_Extracted text:_
◇ ◇ ◇
Part of my transition, which became public 11 years ago, simply entailed the freedom to be myself, the release from decades of wasted energy limited to trying to imagine an unattainable life as both a physical and social woman. After some effort I reached a comfort zone, which, in freeing me from needing to exert huge effort to control and protect, was a huge release and relief. Part of my transition was devoted to my family, particularly my adolescent children. Another part was my search for meaning as a member of society.
I choose to be an activist, channeling some of my early political interests into advocating for those who had less and to whom I owed so much. I found, as Goleman points out, that reaching outside myself, now possible because I wasn't concealed, afforded me the opportunity to be creative in a way I had never before been. While I had developed some novel surgical techniques during my career, being detached from the emotions associated with those efforts left me vulnerable and empty. Now, living as myself, I found, in spite of the prejudice and bigotry around me, even in some of the places one would least expect it, that I was able to create positive change in creative ways. Most of what was required was simply showing up and being willing to take risks.
◇ ◇ ◇
_Exercise:_ Copy the passage starting at "I choose to" and ending at "to take risks.", substituting "organizer" for each occurrence of "activist".

_Extracted data:_
◇ ◇ ◇
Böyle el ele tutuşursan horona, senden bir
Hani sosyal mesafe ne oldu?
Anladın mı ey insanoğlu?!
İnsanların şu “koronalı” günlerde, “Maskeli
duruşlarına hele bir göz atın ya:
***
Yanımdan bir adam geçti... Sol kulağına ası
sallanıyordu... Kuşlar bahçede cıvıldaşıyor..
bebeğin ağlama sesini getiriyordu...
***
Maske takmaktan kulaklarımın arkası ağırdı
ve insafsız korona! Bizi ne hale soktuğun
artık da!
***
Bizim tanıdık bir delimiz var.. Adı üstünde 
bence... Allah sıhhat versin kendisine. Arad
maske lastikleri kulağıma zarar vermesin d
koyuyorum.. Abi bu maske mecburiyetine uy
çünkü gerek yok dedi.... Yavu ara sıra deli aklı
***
◇ ◇ ◇
_Solution for this problem:_
I choose to be an organizer, channeling some of my early political interests into advocating for those who had less and to whom I owed so much. I found, as Goleman points out, that reaching outside myself, now possible because I wasn't concealed, afforded me the opportunity to be creative in a way I had never before been. While I had developed some novel surgical techniques during my career, being detached from the emotions associated with those efforts left me vulnerable and empty. Now, living as myself, I found, in spite of the prejudice and bigotry around me, even in some of the places one would least expect it, that I was able to create positive change in creative ways. Most of what was required was simply showing up and being willing to take risks.